Album Review: Dehd – “Flower of Devotion”

Posted: by The Editor

Since forming in 2015, Chicago’s Dehd has felt like a presence on the periphery of their scene. While their prior releases had garnered them some praise, they hadn’t fully broken out. Those two records, 2016’s Dehd and 2019’s Water, were full of bright spots and solid rock songs but felt unpolished. The band, composed of NE-HI and Earring’s Jason Balla, Lala Lala member Emily Kempf, and drummer Eric McGrady, they’ve had many years to perfect their craft. On Flower of Devotion, their third full length, they have done just that and found a winning formula. That moment they’ve waited for has finally arrived.

Their music falls somewhere under the vast umbrella of “indie rock”, and then when filtered down, under the smaller umbrella of “post-punk”, but it’s difficult to completely assign them either descriptor. They’re gifted musicians, but unpretentious. They don’t fall into the same dour self-seriousness that is the calling card of many post-punk bands.

Their guitar tone feels like a callback to an era where Beach Fossils and Wild Nothing stomped around the music industry landscape, leaving surf rock in their wake. This particular guitar tone, and style, is especially potent on the spectacular “No Time.” That song feels as if Balla had reached through a crack in time and taken the chords from Beach Fossils’ “What a Pleasure,” balled them up, and threw them around a racquetball court. 

Despite coming up amongst a wave of similarly post-punk adjacent acts, Dehd stands out among their peers for a few reasons. Foremost, the sheer talent of Emily Kempf. Comparing Kempf’s vocals to another Karen O feels like an understatement, her voice is deeper, richer. She uses it like a true performer, making it shrink at moments of vulnerable emotion, or showing you just how big it can get, but always projecting like a Broadway heroine. We get a taste of just how big Kempf can go right from the start. Tracks like “Desire” and “Loner” showcase her passion, and her incredible capacity for belting. “Loner” is rife with lines like “I’ve had enough of each other / want nothing more than to be a loner” that practically beg for theatrical delivery. 

Contrast that with the band’s other vocalist, the guitarist Jason Balla. Where Kempf sounds deeply invested in every line, Balla’s vocal tone sometimes reads as uninterested. That’s not a dig, either. His delivery feels in line with vocalists like Thurston Moore. The contrast keeps things fresh and stops the record from ever getting same-y. 

Dehd also stands out amongst its peers for its aforementioned lack of self-seriousness. It’s hard to imagine other bands in the genre making a song like “Haha”, a song about Balla and Kempf’s past relationship most memorable for its use of a mouth clicking sound.

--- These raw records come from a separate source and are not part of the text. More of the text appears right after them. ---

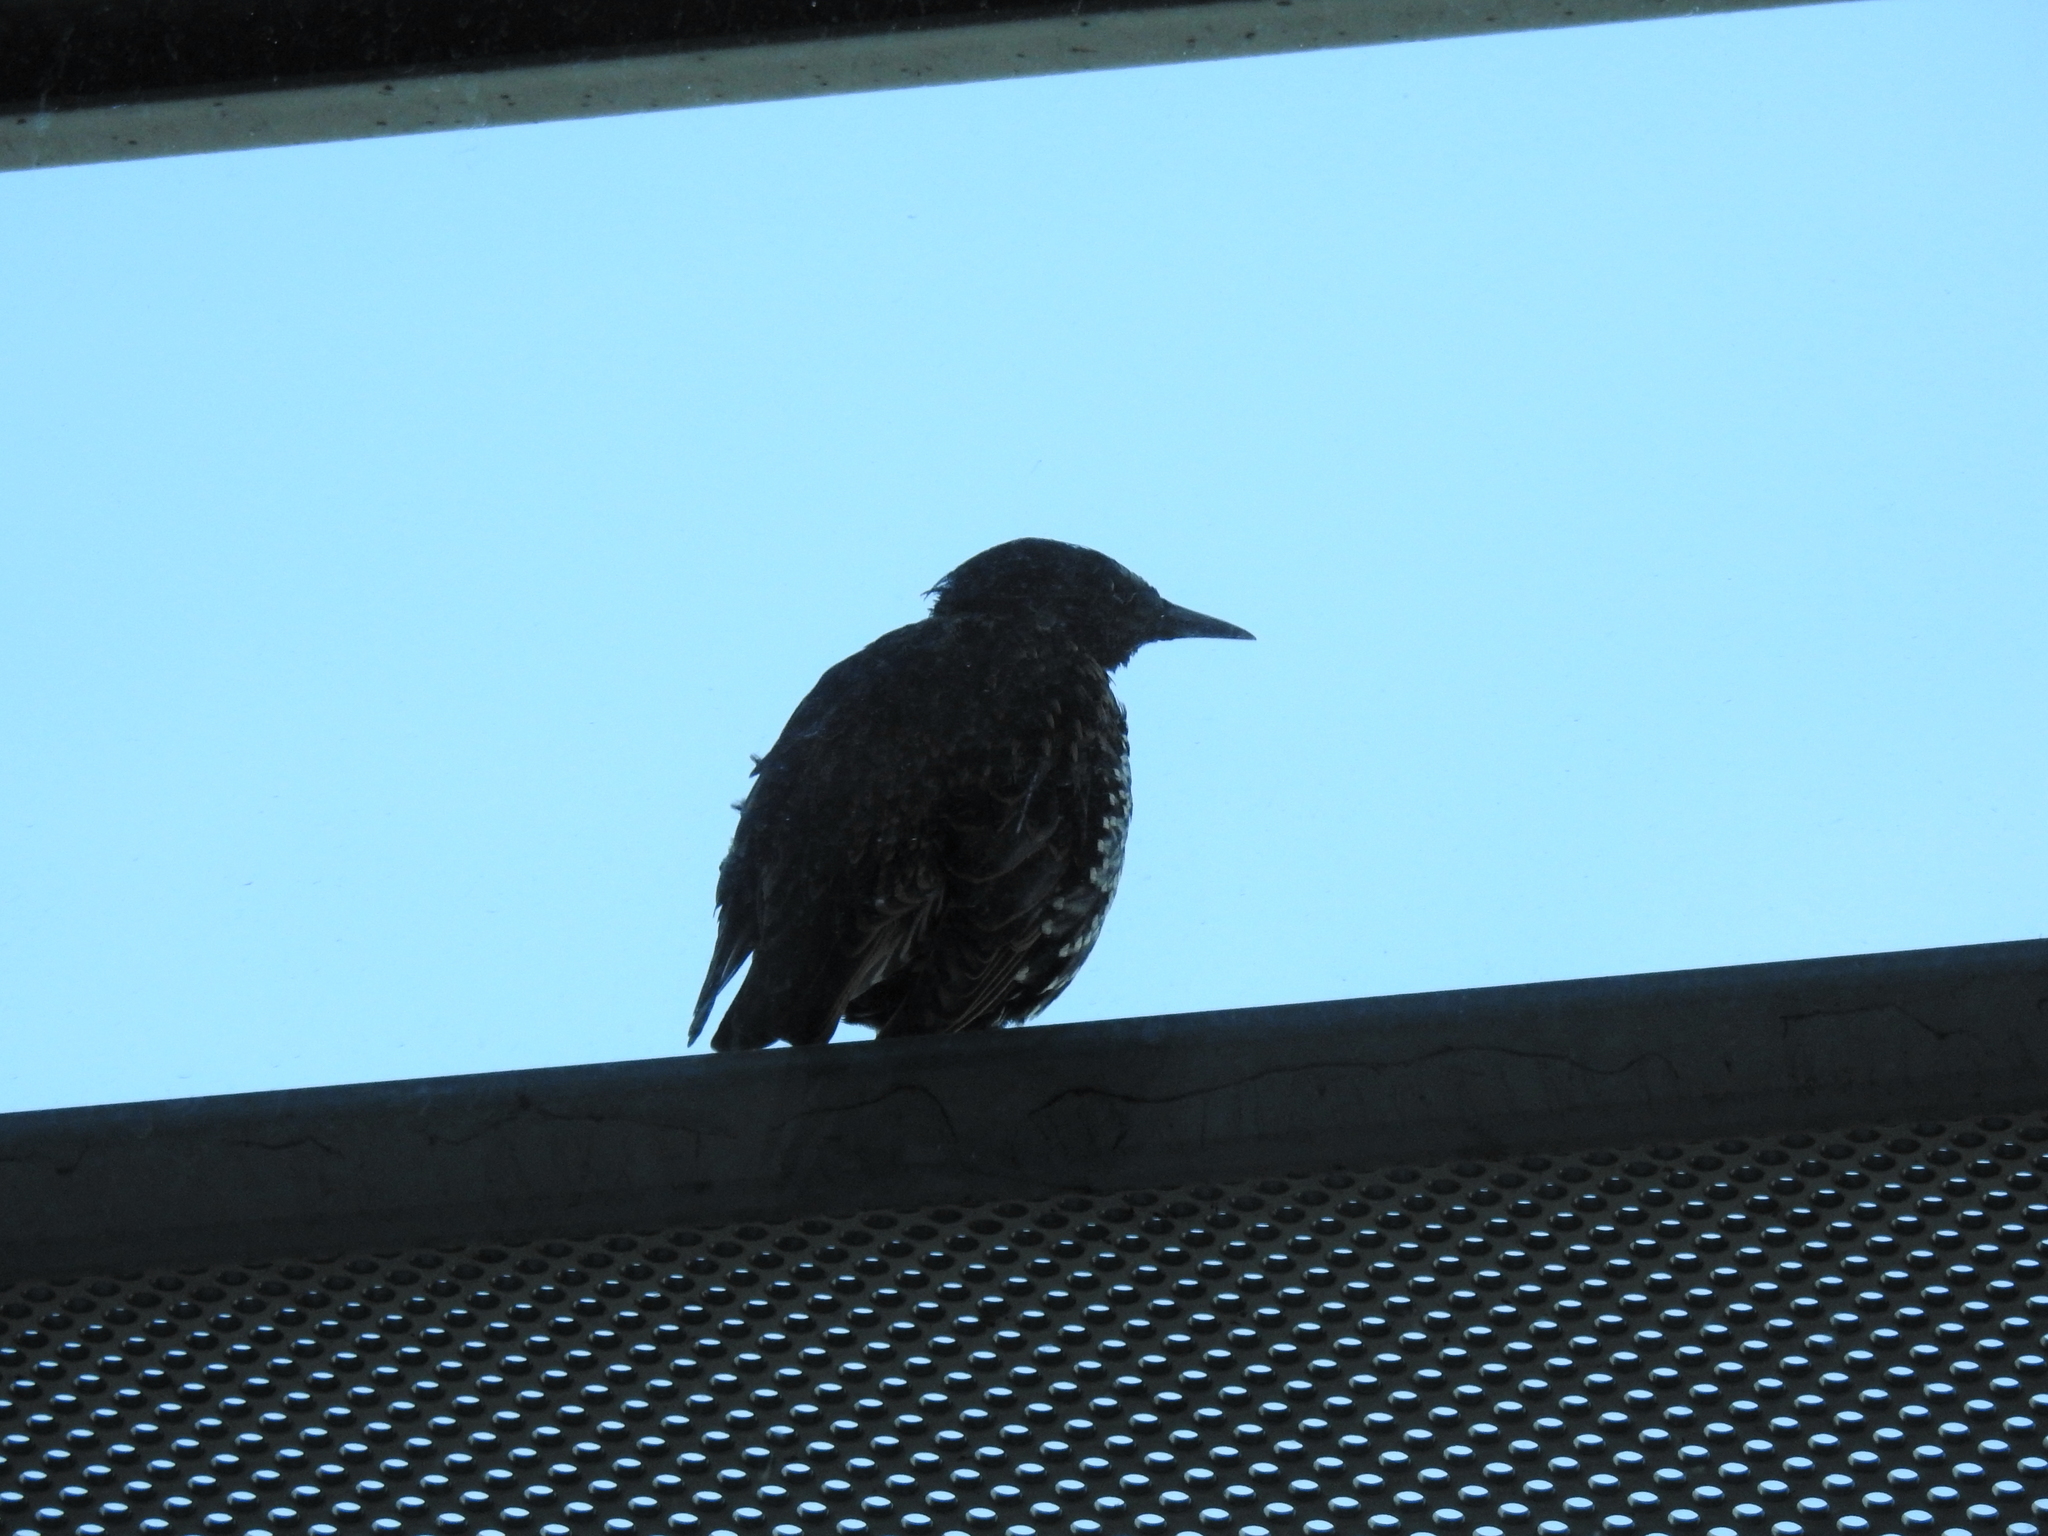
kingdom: Animalia
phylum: Chordata
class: Aves
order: Passeriformes
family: Sturnidae
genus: Sturnus
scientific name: Sturnus vulgaris
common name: Common starling
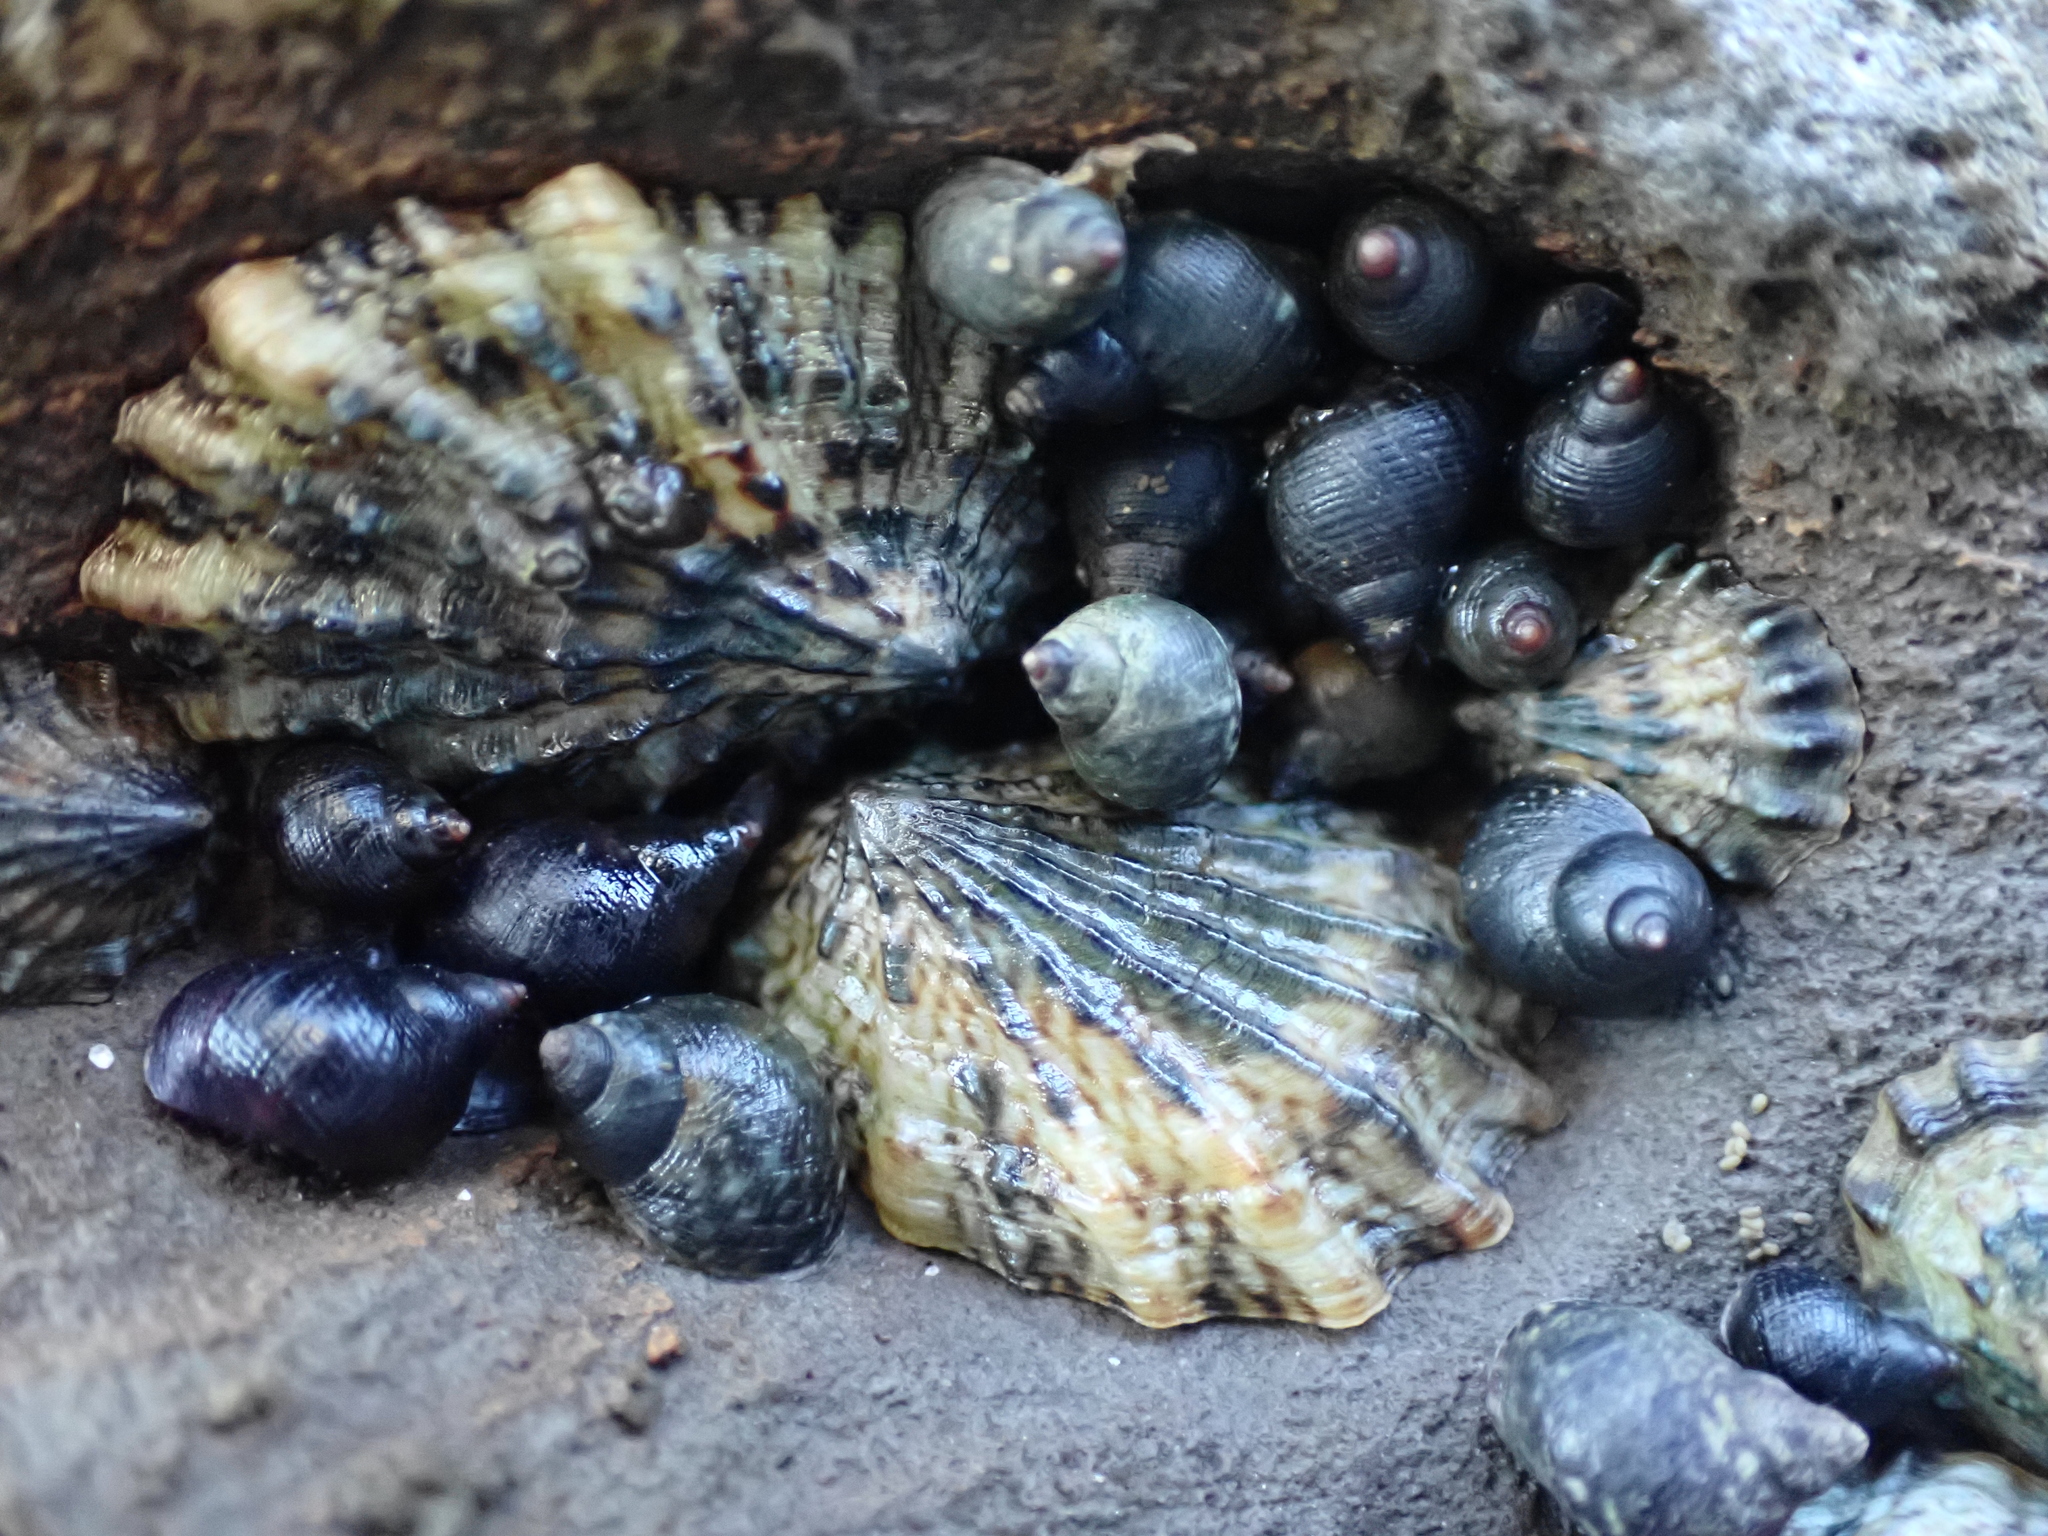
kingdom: Animalia
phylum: Mollusca
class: Gastropoda
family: Lottiidae
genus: Lottia
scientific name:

The two vocalists trade lines back and forth, discuss their prior romance openly and in front of us like they’re Kenny Rogers and Dolly Parton and this is ”Islands in the Stream.” It sounds intimate enough that you can practically hear their eye contact. 

Flower of Devotion propels Dehd from promising upstart to proven talents. They’ve found their footing, uncovered the things that make them exceptional, and expanded on aspects of their craft already proven successful. This is the type of band that should be opening every legacy indie band’s tour this year, and in another timeline, they are opening for Wild Nothing, proving they can rival their sonic forefather.